天 幸せの笑顔を守り抜いてます/久実さん

丹川修先生 笑顔を崩されることのないように、気を付けなければならないとの決意とも受け止められるが、ピンチの時こそ笑顔を崩さない。それが、周りの人へも幸せを与え、自分にも幸せを引き寄せることにつながる。スポーツの世界でも苦境に立たされた時、たとえそれが、つくり笑顔だとしてもピンチを救う原動力になる。そういった光景をしばしば見る機会がある。笑顔で立ち向かう姿に、こちらまで幸せな気分にさせられる。○○スマイルと言われる所以(ゆえん)である。このように受け止めれば、さらに勇気が湧いてくる。「守り抜いてます」が、いきている。

 

地 口下手も信念守り絆得る/らっきー麗さん

丹川修先生 決して饒舌(じょうぜつ)ではないが、自分の信念を貫く事により得た絆こそ本物の絆ではないだろうか。むしろ、口のうまい人との間には、なんとなく表面的で薄っぺらなものを感じてしまう。

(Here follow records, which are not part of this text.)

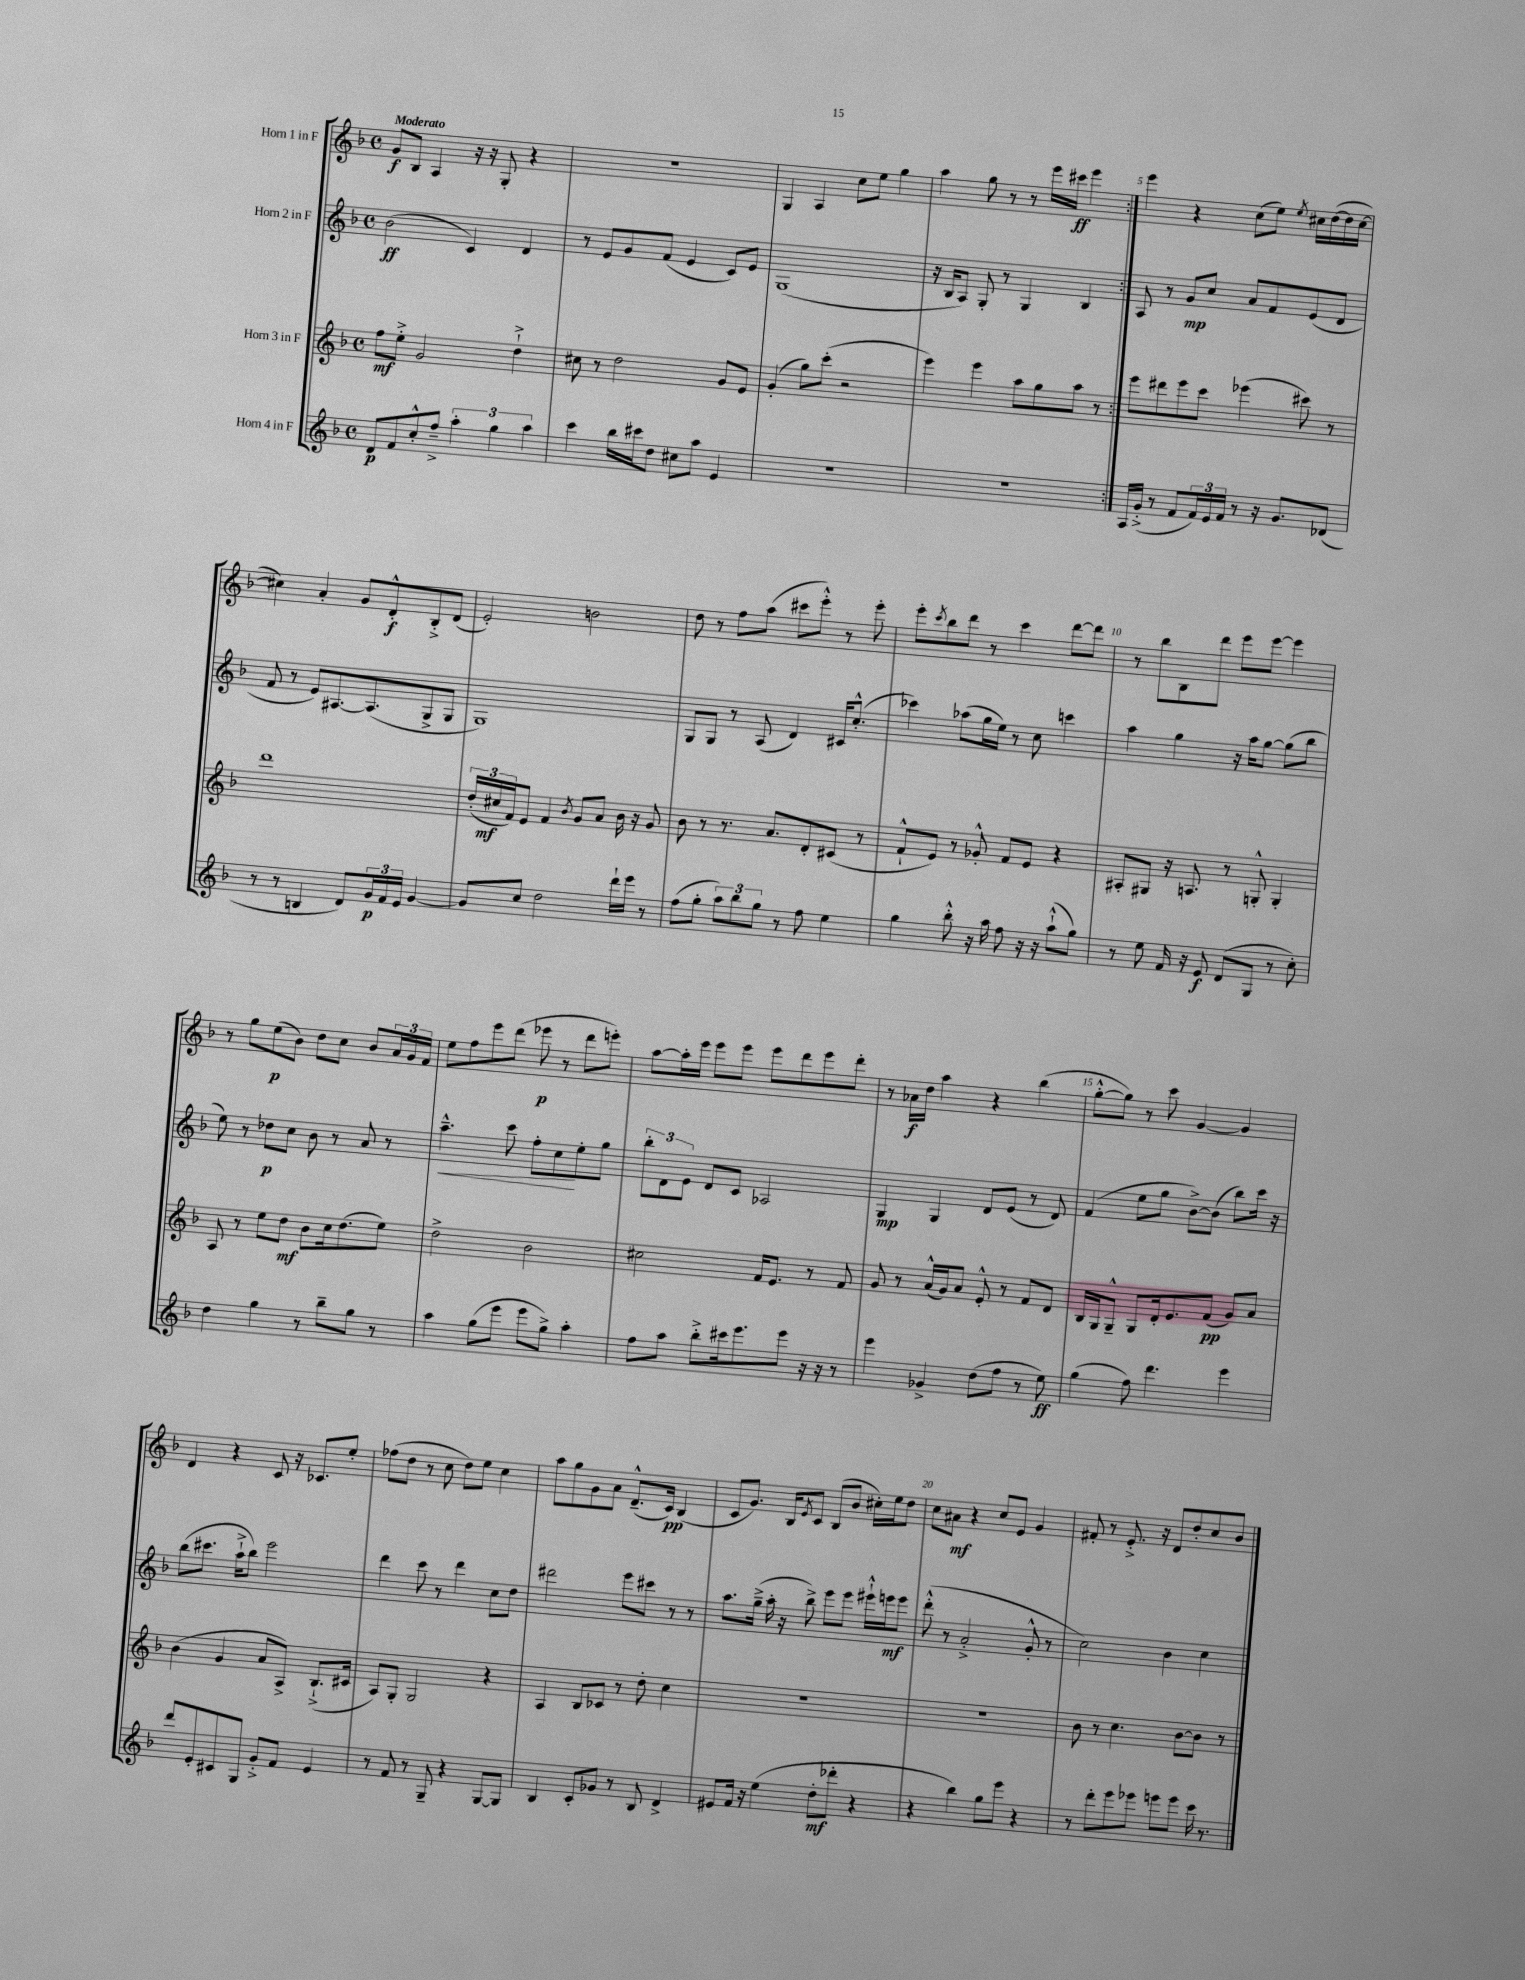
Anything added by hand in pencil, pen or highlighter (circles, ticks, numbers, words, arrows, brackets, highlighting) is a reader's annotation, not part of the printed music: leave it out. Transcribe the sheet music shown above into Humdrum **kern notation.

**kern	**dynam	**kern	**dynam	**kern	**dynam	**kern	**dynam
*part4	*part4	*part3	*part3	*part2	*part2	*part1	*part1
*staff4	*staff4	*staff3	*staff3	*staff2	*staff2	*staff1	*staff1
*I"Horn 4 in F	*	*I"Horn 3 in F	*	*I"Horn 2 in F	*	*I"Horn 1 in F	*
*clefG2	*	*clefG2	*	*clefG2	*	*clefG2	*
*k[b-]	*	*k[b-]	*	*k[b-]	*	*k[b-]	*
*M4/4	*	*M4/4	*	*M4/4	*	*M4/4	*
*met(c)	*	*met(c)	*	*met(c)	*	*met(c)	*
=1	=1	=1	=1	=1	=1	=1	=1
!	!	!	!	!	!	!LO:TX:a:B:t=Moderato	!
8d/L	p	8ff\L	mf	(2b-\	ff	8g/L	f
8f/	.	8ee'^\J	.	.	.	8B-/J	.
8cc'^^/	.	2g/	.	.	.	4A/	.
8ff~^/J	.	.	.	.	.	.	.
6aa'\	.	.	.	4c/)	.	16r	.
.	.	.	.	.	.	16r	.
.	.	.	.	.	.	8G'/	.
6gg\	.	.	.	.	.	.	.
.	.	4dd`^\	.	4d/	.	4r	.
6aa\	.	.	.	.	.	.	.
=2	=2	=2	=2	=2	=2	=2	=2
4ccc\	.	8cc#X\	.	8r	.	1r	.
.	.	8r	.	8e/L	.	.	.
16bb-\LL	.	2dd\	.	8g/	.	.	.
16ccc#X\J	.	.	.	.	.	.	.
8dd\J	.	.	.	(8f/J	.	.	.
8cc#X\L	.	.	.	4e/	.	.	.
8aa\J	.	.	.	.	.	.	.
4e/	.	8g/L	.	8c/L)	.	.	.
.	.	8e/J	.	8e/J	.	.	.
=3	=3	=3	=3	=3	=3	=3	=3
1r	.	(4g'/	.	(1G	.	4G/	.
.	.	8gg\L)	.	.	.	4A/	.
.	.	(8ccc'\J	.	.	.	.	.
.	.	2r	.	.	.	8cc\L	.
.	.	.	.	.	.	8ee\J	.
.	.	.	.	.	.	4gg\	.
=4	=4	=4	=4	=4	=4	=4	=4
1r	.	4eee\)	.	16r	.	4aa\	.
.	.	.	.	16B-/KL	.	.	.
.	.	.	.	8A/J)	.	.	.
.	.	4eee\	.	8G'/	.	8gg\	.
.	.	.	.	8r	.	8r	.
.	.	8aa\L	.	4G/	.	8r	.
.	.	8gg\	.	.	.	16eee\LL	.
.	.	.	.	.	.	16ccc#X\JJ	ff
.	.	8aa\J	.	4B-/	.	4eee\	.
.	.	8r	.	.	.	.	.
=5:|!	=5:|!	=5:|!	=5:|!	=5:|!	=5:|!	=5:|!	=5:|!
16A/LL	.	8eee\L	.	8A/	.	4eee\	.
(16g'^/JJ	.	.	.	.	.	.	.
8r	.	8ddd#X\	.	8r	.	.	.
8f/L	.	8eee\	.	8g/L	mp	4r	.
24f/L)	.	8ccc\J	.	8cc/J	.	.	.
24e/	.	.	.	.	.	.	.
24f/JJ	.	.	.	.	.	.	.
8r	.	(4eee-X\	.	8a/L	.	(8cc\L	.
16r	.	.	.	8f/	.	8ee\J)	.
8.g/L	.	.	.	.	.	.	.
.	.	.	.	.	.	8qee/	.
.	.	8ccc#X\)	.	(8e/	.	16cc#X\LL	.
.	.	.	.	.	.	([16dd\	.
(8d-X/J	.	8r	.	8d/J	.	16dd\]	.
.	.	.	.	.	.	[16cc#\JJ	.
!!LO:LB:g=z
=6	=6	=6	=6	=6	=6	=6	=6
8r	.	1ddd	.	8f/	.	4cc#X\])	.
8r	.	.	.	8r	.	.	.
4Bn/	.	.	.	8e/L)	.	4a'/	.
.	.	.	.	[8.A#X/	.	.	.
8d/L)	.	.	.	.	.	8g/L	.
.	.	.	.	(8.A#/]	.	.	.
24g/L	p	.	.	.	.	8d'^^/	f
24f/	.	.	.	.	.	.	.
24e/JJ	.	.	.	.	.	.	.
[4g/	.	.	.	8G^/	.	8B-'^/	.
.	.	.	.	8G/J	.	(8d/J	.
=7	=7	=7	=7	=7	=7	=7	=7
8g/L]	.	(24dd'/LL	.	1G)	.	2e'/)	.
.	.	24cc#X/	mf	.	.	.	.
.	.	24f/J)	.	.	.	.	.
8cc/J	.	8e/J	.	.	.	.	.
2dd\	.	4f/	.	.	.	.	.
.	.	8qb-/	.	.	.	.	.
.	.	8g/L	.	.	.	2bn\	.
.	.	8a/J	.	.	.	.	.
16ddd`\LL	.	16b-\	.	.	.	.	.
16eee\JJ	.	16r	.	.	.	.	.
8r	.	8g/	.	.	.	.	.
=8	=8	=8	=8	=8	=8	=8	=8
(8ff\L	.	8b-\	.	8G/L	.	8dd\	.
8gg'\J	.	8r	.	8G/J	.	8r	.
12aa\L)	.	8.r	.	8r	.	8ff\L	.
12bb-\	.	.	.	.	.	.	.
.	.	.	.	(8A/	.	(8aa\J	.
12gg\J	.	.	.	.	.	.	.
.	.	8.a/L	.	.	.	.	.
8r	.	.	.	4d/)	.	8ccc#X\L	.
8ff\	.	8d'/	.	.	.	8eee'^^\J)	.
4ee\	.	(8c#X/J	.	16c#X/KL	.	8r	.
.	.	.	.	(8.cc'^^/J	.	.	.
.	.	8r	.	.	.	8eee'\	.
=9	=9	=9	=9	=9	=9	=9	=9
4gg\	.	8f`^^/L	.	4ccc-X\)	.	8eee'\L	.
.	.	.	.	.	.	8qccc/	.
.	.	8e/J)	.	.	.	8bb-\	.
8bb-'^^\	.	8r	.	(8aa-X\L	.	8ddd\J	.
16r	.	8g-X'^^/	.	16gg\L	.	8r	.
16aa\	.	.	.	16ee\JJ)	.	.	.
8ff\	.	8f/L	.	8r	.	4ccc\	.
16r	.	8e/J	.	8cc\	.	.	.
16r	.	.	.	.	.	.	.
(8aa`^^\L	.	4r	.	4cccn\	.	[8ddd\L	.
8gg\J)	.	.	.	.	.	8ddd\J]	.
=10	=10	=10	=10	=10	=10	=10	=10
8r	.	8A#X'/L	.	4aa\	.	8r	.
8ee\	.	8G#X/J	.	.	.	8bb-\L	.
16f/	.	16r	.	4gg\	.	8B-\	.
16r	.	8.An/	.	.	.	.	.
8e/	f	.	.	.	.	8ddd\J	.
(8d/L	.	8r	.	16r	.	8eee\L	.
.	.	.	.	16aa\KL	.	.	.
8G/J	.	8Gn'^^/	.	[8gg\J	.	[8eee\J	.
8r	.	4G'/	.	(8gg\L]	.	4eee\]	.
8cc'\)	.	.	.	8bb-\J	.	.	.
!!LO:LB:g=z
=11	=11	=11	=11	=11	=11	=11	=11
4dd\	.	8A/	.	8ee\)	.	8r	.
.	.	8r	.	8r	.	8gg\L	.
4gg\	.	8ee\L	.	8dd-X\L	p	(8ee\	p
.	.	8dd\J	mf	8cc\J	.	8b-\J)	.
8r	.	8b-\L	.	8b-\	.	8dd\L	.
8bb-~\L	.	16cc\k	.	8r	.	8cc\J	.
.	.	(8.dd\	.	.	.	.	.
8gg\J	.	.	.	8a/	.	8b-/L	.
8r	.	8ee\J)	.	8r	.	24a/L	.
.	.	.	.	.	.	24g/	.
.	.	.	.	.	.	24f/JJ	.
=12	=12	=12	=12	=12	=12	=12	=12
!	!	!	!	!	!LO:HP:b	!	!
4aa\	.	2dd^\	.	4.aa~^^\	<	8ee\L	.
.	.	.	.	.	.	8ff\	.
(8gg\L	.	.	.	.	.	8eee\	.
8eee\J	.	.	.	8ccc\	.	(8ddd\J	.
8eee\L	.	2b-\	.	8ff'\L	.	8eee-X\	p
8gg^\J)	.	.	.	8cc\	.	8r	.
4aa'\	.	.	.	8ee'\	[	8ddd\L	.
.	.	.	.	8gg\J	.	8eeen'\J)	.
=13	=13	=13	=13	=13	=13	=13	=13
8ff\L	.	2cc#X\	.	12bb-'\L	.	[8aa\L	.
.	.	.	.	12d\	.	.	.
8aa\J	.	.	.	.	.	16aa'\L]	.
.	.	.	.	12e\J	.	.	.
.	.	.	.	.	.	16eee\JJ	.
8bb-'^\L	.	.	.	8d/L	.	8eee\L	.
16ccc#X\k	.	.	.	8c/J	.	8eee\J	.
8.eee\	.	.	.	.	.	.	.
.	.	16f/KL	.	2A-X/	.	8eee\L	.
.	.	8.e/J	.	.	.	.	.
8eee\J	.	.	.	.	.	8ddd\	.
16r	.	8r	.	.	.	8eee\	.
16r	.	.	.	.	.	.	.
8r	.	8f/	.	.	.	8ddd'\J	.
=14	=14	=14	=14	=14	=14	=14	=14
4eee\	.	8g/	.	4G/	mp	8r	.
.	.	8r	.	.	.	16a-X\LL	f
.	.	.	.	.	.	16dd\JJ	.
4g-X^/	.	(16a^^/LL	.	4G/	.	4aa\	.
.	.	16g/J)	.	.	.	.	.
.	.	8a/J	.	.	.	.	.
(8dd\L	.	8e'^^/	.	8d/L	.	4r	.
8ff\J	.	8r	.	(8e/J	.	.	.
8r	.	8f/L	.	8r	.	(4bb-\	.
8ee\)	ff	8d/J	.	8d/)	.	.	.
=15	=15	=15	=15	=15	=15	=15	=15
(4gg\	.	16B-/LL	.	(4f/	.	[8gg'^^\L	.
.	.	16G/J	.	.	.	.	.
.	.	8G~^^/J	.	.	.	8gg\J])	.
8ff\)	.	8G/L	.	8ee\L	.	8r	.
4.ddd\	.	16d'/k	.	8gg\J	.	8ccc\	.
.	.	8.e/	.	.	.	.	.
.	.	.	.	[8b-^\L)	.	[4g/	.
.	.	(8f/J	pp	(8b-\J]	.	.	.
4eee\	.	8g/L)	.	8bb-\L)	.	4g/]	.
.	.	8a/J	.	16ccc\Jk	.	.	.
.	.	.	.	16r	.	.	.
!!LO:LB:g=z
=16	=16	=16	=16	=16	=16	=16	=16
8ddd/L	.	(4b-\	.	(8bb-\L	.	4d/	.
8e'/	.	.	.	8.ccc#X\J	.	.	.
8c#X/	.	4g/	.	.	.	4r	.
.	.	.	.	16aa`^\KL	.	.	.
8G/J	.	.	.	8bb-\J)	.	.	.
8g'^/L	.	8a/L	.	2eee\	.	8c/	.
8f/J	.	8A^/J)	.	.	.	16r	.
.	.	.	.	.	.	8.c-X/L	.
4e/	.	(8.B-`^/L	.	.	.	.	.
.	.	.	.	.	.	8ee'/J	.
.	.	16c#X/Jk	.	.	.	.	.
=17	=17	=17	=17	=17	=17	=17	=17
8r	.	8A/L)	.	4ddd\	.	(8ff-X\L	.
8f/	.	8G'/J	.	.	.	8dd\J	.
8r	.	2G/	.	8ccc\	.	8r	.
8G~/	.	.	.	8r	.	8cc\	.
4r	.	.	.	4ddd\	.	8dd\L)	.
.	.	.	.	.	.	8ee\J	.
[8G/L	.	4r	.	8cc\L	.	4cc\	.
8G/J]	.	.	.	8dd\J	.	.	.
=18	=18	=18	=18	=18	=18	=18	=18
4B-/	.	4A/	.	2ddd#X\	.	8aa\L	.
.	.	.	.	.	.	8gg\	.
8c'/L	.	8B-/L	.	.	.	8g\	.
8g-X/J	.	8c-X/J	.	.	.	8a\J	.
8r	.	8r	.	8eee\L	.	(8.d~^^/L	.
8B-/	.	8dd'\	.	8ccc#X\J	.	.	.
.	.	.	.	.	.	16c/Jk)	pp
4d^/	.	4cc\	.	8r	.	(4B-/	.
.	.	.	.	8r	.	.	.
=19	=19	=19	=19	=19	=19	=19	=19
8e#X/L	.	1r	.	8.aa\L	.	8c/L	.
16f/Jk	.	.	.	.	.	8.g/J)	.
16r	.	.	.	(16gg~^\Jk	.	.	.
(4ee\	.	.	.	16aa'\	.	.	.
.	.	.	.	16r	.	16B-/KL	.
.	.	.	.	.	.	8qe/	.
.	.	.	.	8bb-^\)	.	8c/J	.
8dd'\L	mf	.	.	8eee\L	.	(8B-/L	.
8ddd-X'\J	.	.	.	8eee\J	.	8b-/J	.
4r	.	.	.	16eee#X`^^\LL	.	16cc#X'\LL)	.
.	.	.	.	16eeen\J	mf	16ee\J	.
.	.	.	.	8eee\J	.	8dd\J	.
=20	=20	=20	=20	=20	=20	=20	=20
4r	.	1r	.	(8ddd'^^\	.	8cc\L	.
.	.	.	.	8r	.	8a#X\J	mf
4bb-\)	.	.	.	2a'^/	.	4r	.
8gg\L	.	.	.	.	.	8cc/L	.
8eee\J	.	.	.	.	.	8e/J	.
4r	.	.	.	8g'^^/	.	4g/	.
.	.	.	.	8r	.	.	.
=21	=21	=21	=21	=21	=21	=21	=21
8r	.	8b-\	.	2cc\)	.	8f#X'/	.
8ddd'\L	.	8r	.	.	.	8r	.
8eee\	.	4.cc\	.	.	.	8.e'^/	.
8eee-X\J	.	.	.	.	.	.	.
.	.	.	.	.	.	16r	.
8eeen\L	.	.	.	4b-\	.	8d/L	.
8eee\J	.	[8b-\L	.	.	.	8dd'/	.
16ccc\	.	8b-\J]	.	4cc\	.	8cc/	.
8.r	.	.	.	.	.	.	.
.	.	8r	.	.	.	8b-/J	.
==	==	==	==	==	==	==	==
*-	*-	*-	*-	*-	*-	*-	*-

口下手、無口な人であっても、しっかりとした信念を持った人には魅力を感じるものだ。

 

人 とりあえず指切りをして聞くヒミツ/汐海 岬さん

丹川修先生 「言わないから、絶対に言わないから」と指切りをして、ヒミツを聞き出す。それは、ヒミツを聞き出す為(ため)の作戦だったのか? それとも、初めはヒミツを守る気でいたが、知ってしまったらどうしても話したくなったのか?はたまたヒミツを聞く時のお決まりのルールなのか? 上5の「とりあえず」にその真意が込められている楽しい句である。

 

<入選>

転んでも玉子を守る主婦の意地/いちかわいさおさん

時々は正義をまもるフリをする/おじいさんさん

守らねば青い地球が錆びてくる/スイッチさん

思い出を守ってくれる日記帳/猫原えみさん

守秘義務を知らない人に囲まれる/金子鋭一さん

スカーフで首元守り若づくり/小宮やすさん

手の平の中がわたしの守備範囲/まゆゆさん

かろうじて四季を守っている地球/加藤当白さん

お守りの消費期限が分からない/ムギさん

結び目の固さで守る組織力/福村まことさん

 

丹川修先生 丹川修先生

 それぞれに「守るもの」 「守るべきもの」が、数多くあり楽しく選をさせて頂きました。ただ、「守る」と言うお題が、硬いためか標語に近いものが、数多くみられました。
 きっと、真面目すぎる方の作品でしょう。作品を聞いたあとに「そうですね」と思わず続けたくなります。そこから脱却するためには、作品の中に「人間」が存在するか自問自答してみることです。そして、その「人間の持つ心の動き」を少し、裏からや斜めから見る工夫をしてください。例えば(あてつけのように・・・・・・・)。言い換(か)えれば、「皮肉」や「おどけ」の心もちを加味できれば大成功です。口で言うのは簡単ですが、やはり、たくさん作ってみること以外に、近道はないとの結論になりそうですね。